===== PROVIDED INFORMATION =====
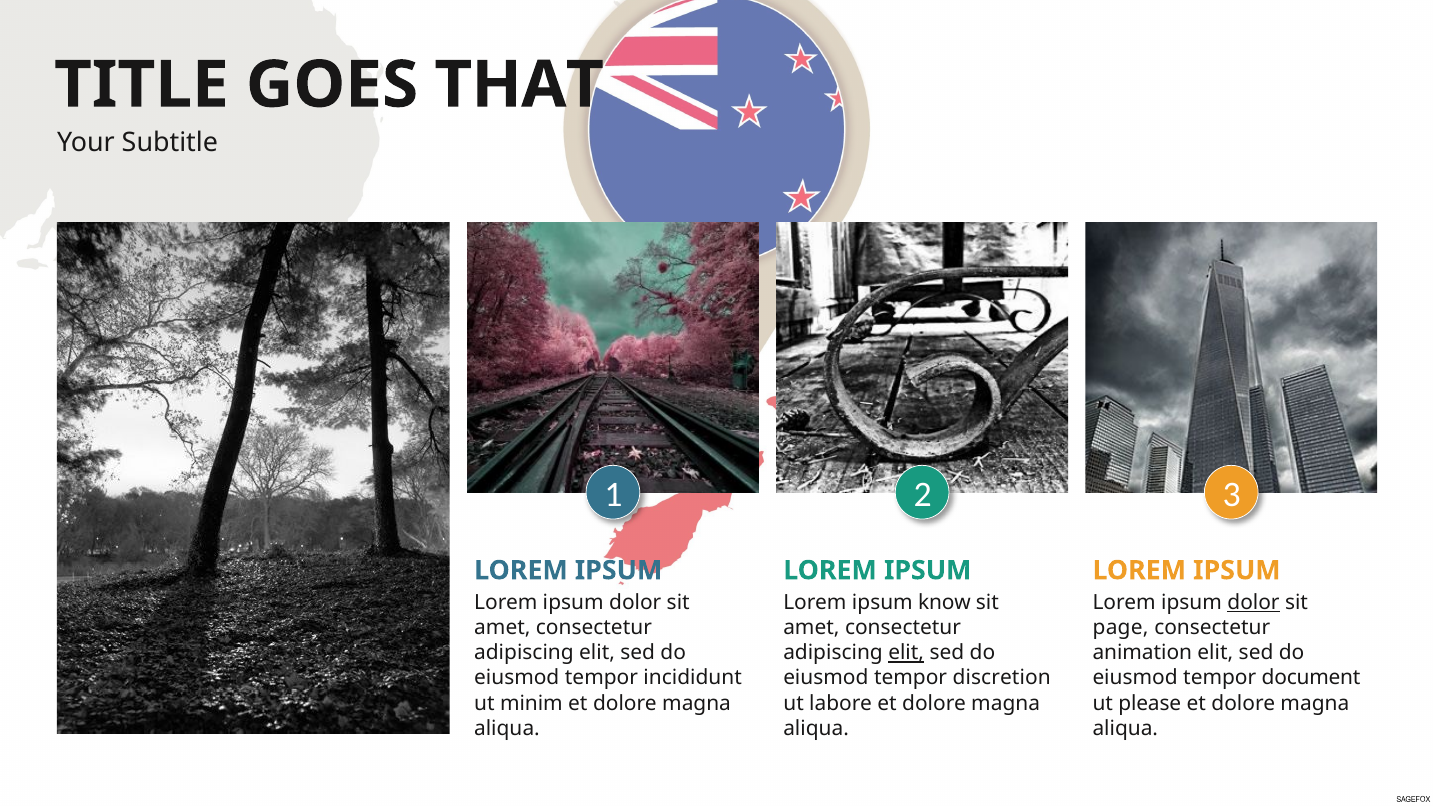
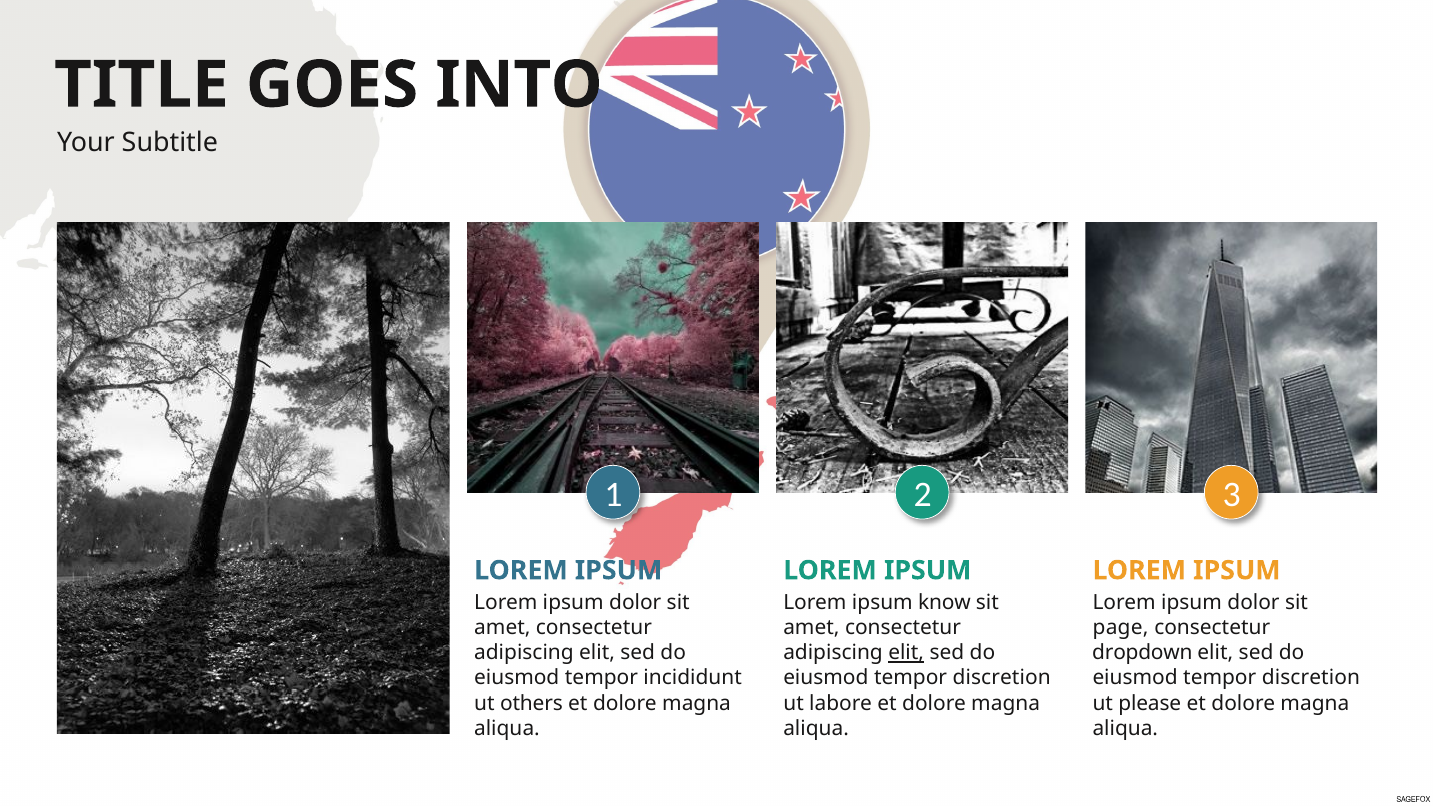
THAT: THAT -> INTO
dolor at (1254, 603) underline: present -> none
animation: animation -> dropdown
document at (1311, 678): document -> discretion
minim: minim -> others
=====
### DIRECTIONS
Copy out the difference lines from all the records with "underline" renamed to "strikethrough" and nothing else changed. Leave the pictures out.

### SOLUTION TO THIS TASK
THAT: THAT -> INTO
dolor at (1254, 603) strikethrough: present -> none
animation: animation -> dropdown
document at (1311, 678): document -> discretion
minim: minim -> others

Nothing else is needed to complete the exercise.